Il aura suffit d’une « taxe de trop » pour qu’un mouvement inédit, lancé sur les réseaux sociaux, naisse et se développe à la vitesse d’un incendie. En France, de novembre à mai 2019, les « gilets jaunes » ne se sont pas contentés de bloquer routes et ronds-points. Plusieurs samedis de suite, on a vu à Paris et dans des villes de moyenne importance une logique violente à l’œuvre, où il s’agissait de « tout casser pour se faire entendre ». Sous l’œil médusé des médias européens, la France semblait rejouer la révolution. Pendant des mois, chaque samedi, des milliers de personnes se sont rassemblées et ont manifesté. Trop longtemps invisible, inaudible, la « France périphérique », la « France des ronds-points » - ou tout simplement la France populaire – est enfin réapparue dans le champ de l’attention publique.
En Allemagne, une forte culture de la négociation est longtemps parvenue à limiter les confrontations entre classes et groupes sociaux. Les interrogations sur les inégalités, les problèmes sociaux et économiques n’en sont pas moins profonds outre-Rhin. En 2017, 19,2% de la population allemande était menacée par la pauvreté, plus de 20% des enfants sont pauvres, et lors des derniers débats électoraux, tous les partis politiques ou presque étaient à ce point conscients du caractère problématique des réformes Hartz datant de 2005 que tous voulaient les réformer. Plus grave : trente ans après, les tensions s’aggravent, notamment dans l’est du pays, entre « perdants » et « gagnants » de la réunification, et la crise des migrants de 2015 n’est pas la seule responsable d’une poussée de xénophobie. Les mouvements PEGIDA et les succès du parti AfD sont la preuve qu’en Allemagne aussi, les inégalités sociales sont à l’origine de tensions qui peuvent déboucher sur des affrontements entre groupes.
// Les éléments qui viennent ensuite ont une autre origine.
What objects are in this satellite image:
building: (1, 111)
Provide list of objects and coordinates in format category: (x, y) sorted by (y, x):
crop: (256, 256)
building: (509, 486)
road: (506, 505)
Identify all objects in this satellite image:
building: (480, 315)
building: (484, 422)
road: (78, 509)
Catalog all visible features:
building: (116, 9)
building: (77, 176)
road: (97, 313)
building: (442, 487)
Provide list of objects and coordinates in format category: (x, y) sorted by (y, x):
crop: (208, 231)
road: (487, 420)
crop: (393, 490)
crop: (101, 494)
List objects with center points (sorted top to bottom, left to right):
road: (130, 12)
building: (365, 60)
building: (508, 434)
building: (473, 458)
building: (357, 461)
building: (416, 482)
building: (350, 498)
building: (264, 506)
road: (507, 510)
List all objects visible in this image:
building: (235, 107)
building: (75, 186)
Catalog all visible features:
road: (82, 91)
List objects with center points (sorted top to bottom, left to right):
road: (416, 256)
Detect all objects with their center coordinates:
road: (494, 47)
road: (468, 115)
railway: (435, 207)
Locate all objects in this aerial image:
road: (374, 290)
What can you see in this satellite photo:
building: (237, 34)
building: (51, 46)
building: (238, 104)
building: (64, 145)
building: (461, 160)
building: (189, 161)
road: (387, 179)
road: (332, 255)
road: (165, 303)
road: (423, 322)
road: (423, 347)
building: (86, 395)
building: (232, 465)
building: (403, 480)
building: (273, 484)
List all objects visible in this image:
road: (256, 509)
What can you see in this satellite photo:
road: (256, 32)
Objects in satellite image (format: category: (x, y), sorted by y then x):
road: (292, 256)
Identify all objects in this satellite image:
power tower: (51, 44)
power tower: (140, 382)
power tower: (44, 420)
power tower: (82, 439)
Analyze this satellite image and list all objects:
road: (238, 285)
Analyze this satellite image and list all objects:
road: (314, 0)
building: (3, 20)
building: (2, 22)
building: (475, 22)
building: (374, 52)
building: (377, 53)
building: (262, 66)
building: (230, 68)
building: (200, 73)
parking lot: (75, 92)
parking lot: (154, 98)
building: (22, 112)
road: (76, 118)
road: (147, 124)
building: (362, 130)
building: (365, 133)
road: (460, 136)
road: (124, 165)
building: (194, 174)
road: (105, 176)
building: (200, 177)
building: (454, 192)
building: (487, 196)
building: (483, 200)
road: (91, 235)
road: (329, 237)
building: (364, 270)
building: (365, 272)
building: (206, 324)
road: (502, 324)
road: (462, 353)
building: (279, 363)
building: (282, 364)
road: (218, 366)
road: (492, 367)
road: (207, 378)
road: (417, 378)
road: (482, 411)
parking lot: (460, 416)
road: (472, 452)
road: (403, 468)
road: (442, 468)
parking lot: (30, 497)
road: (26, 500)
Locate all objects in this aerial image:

Notre journée d’études interrogera les mouvements sociaux actuels en France et en Allemagne et leurs ressorts, en observant notamment le succès inédit que l’ouvrage (entre témoignage et enquête) du Français Didier Eribon, Retour à Reims, rencontre en Allemagne depuis sa traduction en 2016. Notre manifestation est en effet organisée à l’occasion de la venue au Théâtre National de la Criée de Thomas Ostermeier et de sa mise en scène de la pièce tirée de l’ouvrage de D. Eribon. Le documentaire de Charly Hübner et Sebastian Schultz, Wildes Herz, sorti en salle en Allemagne en avril 2018, un portrait du leader du groupe punk engagé contre les néonazis, montre quant à lui comment agir contre les extrêmes, et nous aidera à porter le regard sur les tensions qui parcourent en ce moment la société allemande.